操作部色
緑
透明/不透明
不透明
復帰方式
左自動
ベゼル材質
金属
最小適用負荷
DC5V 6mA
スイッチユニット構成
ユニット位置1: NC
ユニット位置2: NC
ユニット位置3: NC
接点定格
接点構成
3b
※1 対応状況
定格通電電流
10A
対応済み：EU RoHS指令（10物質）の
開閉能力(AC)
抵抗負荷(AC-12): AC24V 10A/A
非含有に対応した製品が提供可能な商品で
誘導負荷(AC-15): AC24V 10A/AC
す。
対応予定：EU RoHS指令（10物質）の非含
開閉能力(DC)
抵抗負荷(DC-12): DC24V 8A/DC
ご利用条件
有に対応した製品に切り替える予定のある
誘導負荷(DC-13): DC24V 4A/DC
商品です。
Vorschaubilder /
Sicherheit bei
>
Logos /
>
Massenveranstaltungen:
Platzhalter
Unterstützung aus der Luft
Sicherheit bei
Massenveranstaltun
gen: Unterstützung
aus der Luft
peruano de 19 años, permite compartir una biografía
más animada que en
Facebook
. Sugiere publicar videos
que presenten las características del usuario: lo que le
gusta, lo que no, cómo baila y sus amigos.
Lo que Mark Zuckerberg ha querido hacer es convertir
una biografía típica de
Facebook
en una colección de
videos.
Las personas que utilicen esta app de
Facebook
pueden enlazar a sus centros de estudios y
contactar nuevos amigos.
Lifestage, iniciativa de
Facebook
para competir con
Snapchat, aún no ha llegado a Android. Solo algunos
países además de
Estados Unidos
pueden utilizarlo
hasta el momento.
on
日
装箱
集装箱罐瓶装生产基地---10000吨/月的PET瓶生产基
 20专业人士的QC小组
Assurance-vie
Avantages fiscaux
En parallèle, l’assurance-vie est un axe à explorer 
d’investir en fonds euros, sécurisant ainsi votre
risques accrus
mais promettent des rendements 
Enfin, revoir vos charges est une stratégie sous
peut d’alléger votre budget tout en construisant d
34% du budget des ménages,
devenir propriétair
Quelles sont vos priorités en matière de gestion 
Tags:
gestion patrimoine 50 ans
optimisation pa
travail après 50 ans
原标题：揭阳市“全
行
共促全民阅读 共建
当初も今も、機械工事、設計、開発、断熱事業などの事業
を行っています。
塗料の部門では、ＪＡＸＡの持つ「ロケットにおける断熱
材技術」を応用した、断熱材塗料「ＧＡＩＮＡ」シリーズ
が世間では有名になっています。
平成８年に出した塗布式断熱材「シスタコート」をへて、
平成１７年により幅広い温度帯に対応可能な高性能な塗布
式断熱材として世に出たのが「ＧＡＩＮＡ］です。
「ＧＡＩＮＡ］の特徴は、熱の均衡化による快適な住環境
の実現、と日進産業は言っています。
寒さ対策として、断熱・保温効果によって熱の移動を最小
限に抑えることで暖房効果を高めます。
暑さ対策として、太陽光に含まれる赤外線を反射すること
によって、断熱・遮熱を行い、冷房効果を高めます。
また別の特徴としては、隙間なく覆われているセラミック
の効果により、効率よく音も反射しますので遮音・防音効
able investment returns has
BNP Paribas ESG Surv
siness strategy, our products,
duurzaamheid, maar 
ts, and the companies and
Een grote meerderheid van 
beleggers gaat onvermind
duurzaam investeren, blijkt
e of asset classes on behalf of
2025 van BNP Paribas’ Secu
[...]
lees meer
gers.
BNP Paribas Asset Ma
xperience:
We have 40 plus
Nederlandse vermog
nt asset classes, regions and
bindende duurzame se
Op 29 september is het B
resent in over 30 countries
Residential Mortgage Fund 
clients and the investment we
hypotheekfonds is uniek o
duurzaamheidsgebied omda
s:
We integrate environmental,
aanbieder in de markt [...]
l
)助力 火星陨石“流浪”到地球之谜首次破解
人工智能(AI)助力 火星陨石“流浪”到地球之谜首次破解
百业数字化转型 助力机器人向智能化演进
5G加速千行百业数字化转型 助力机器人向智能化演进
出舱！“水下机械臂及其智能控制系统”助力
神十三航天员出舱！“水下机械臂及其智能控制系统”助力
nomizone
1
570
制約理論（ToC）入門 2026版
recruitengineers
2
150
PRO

───

**Job item**
Only the lines from the one with "式断熱材として世に出たのが「ＧＡＩＮＡ］です。" through the end of the material are wanted; copy them exactly, both ends included.

**Task output**
式断熱材として世に出たのが「ＧＡＩＮＡ］です。
「ＧＡＩＮＡ］の特徴は、熱の均衡化による快適な住環境
の実現、と日進産業は言っています。
寒さ対策として、断熱・保温効果によって熱の移動を最小
限に抑えることで暖房効果を高めます。
暑さ対策として、太陽光に含まれる赤外線を反射すること
によって、断熱・遮熱を行い、冷房効果を高めます。
また別の特徴としては、隙間なく覆われているセラミック
の効果により、効率よく音も反射しますので遮音・防音効
able investment returns has
BNP Paribas ESG Surv
siness strategy, our products,
duurzaamheid, maar 
ts, and the companies and
Een grote meerderheid van 
beleggers gaat onvermind
duurzaam investeren, blijkt
e of asset classes on behalf of
2025 van BNP Paribas’ Secu
[...]
lees meer
gers.
BNP Paribas Asset Ma
xperience:
We have 40 plus
Nederlandse vermog
nt asset classes, regions and
bindende duurzame se
Op 29 september is het B
resent in over 30 countries
Residential Mortgage Fund 
clients and the investment we
hypotheekfonds is uniek o
duurzaamheidsgebied omda
s:
We integrate environmental,
aanbieder in de markt [...]
l
)助力 火星陨石“流浪”到地球之谜首次破解
人工智能(AI)助力 火星陨石“流浪”到地球之谜首次破解
百业数字化转型 助力机器人向智能化演进
5G加速千行百业数字化转型 助力机器人向智能化演进
出舱！“水下机械臂及其智能控制系统”助力
神十三航天员出舱！“水下机械臂及其智能控制系统”助力
nomizone
1
570
制約理論（ToC）入門 2026版
recruitengineers
2
150
PRO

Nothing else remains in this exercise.